Practicing Kind Speech
When people have relationships with others it is inevitable to come into contact with disagreements or differences of opinion. These relationships can be anyone from those you work with to your friends, family and children. So, what can we do when we encounter conflict?
I have a 10 year old who has Autism (very mild) but has severe anger issues when things do not go his way. He gets very hostile and aggressive with intense bouts of rage. At times it is very difficult for me to control my own emotions during these times. I have found though that If I am able to remain in control it is easier for him to regain his own control. To do this, I have to watch my own speech and not focus on his. I practice listening to what he is saying and responding in a way that is both validating and kind, but at the same time, I am the parent. I do have to set some limits to prevent him from harming either himself or other. This is the tricky part because I am human.

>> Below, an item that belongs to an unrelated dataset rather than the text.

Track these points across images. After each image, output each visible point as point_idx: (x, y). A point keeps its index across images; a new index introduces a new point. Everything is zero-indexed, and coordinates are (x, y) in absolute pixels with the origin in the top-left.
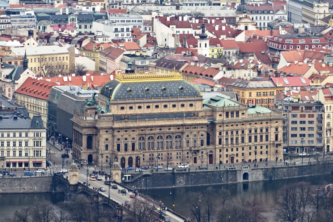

I have emotions and it is not always easy to keep them in check when a 160 pound, 5′ 3″ ten year old is screaming and raging right in my face. However, I am very conscious of the fact that if I rage with him, it will solve no problems and usually make the situation worse and leaves us both feeling exceedingly bad. What I have learned raising this child is that I do not have to let my emotions control me. Rather, I do not even have to see the rage as directed at me. Instead, I can see it for what it is. A child who has lost control and is very insecure and unable to handle the intense feelings that is inside his mind.
What I have described is a bit on the extreme side compared to what we all handle on a day to day basis. However, it is valuable because it has shown me that I can deal with other people being angry without becoming angry myself. Have you ever heard the phrase, “Kill them with kindness” or “You catch more flies with honey than vinegar”? These sayings are so on point. When you “fight fire with fire” all you do is cause more destruction and more fire. Also, if someone is treating you badly and speaking unkindly to you, it is important to try to not take it personally because everybody has bad days. People get tired, stressed, grouchy, hungry and sad. Most of the time if someone is yelling at you it is not because you deserve it, but rather they are unsure of how to deal with their own emotions, thus they are taking them out on you. There are several ways to handle a situation where one person is being difficult toward you. You can say, “I’m sorry”. So many times a simple apology will go a long way, whether you actually did something wrong or not. Remaining calm, you will do a lot to help the other person regain control. Speak quietly. When you speak quietly, it forces the other person to lower their voice in order to hear you. When you can do nothing more, do nothing. Do not egg them on or let your own emotions get in the way of your own wise mind. Nobody can make you feel anything.
Stephen R. Covey once said, “Our ultimate freedom is the right and power to decide how anybody or anything outside ourselves will affect us.”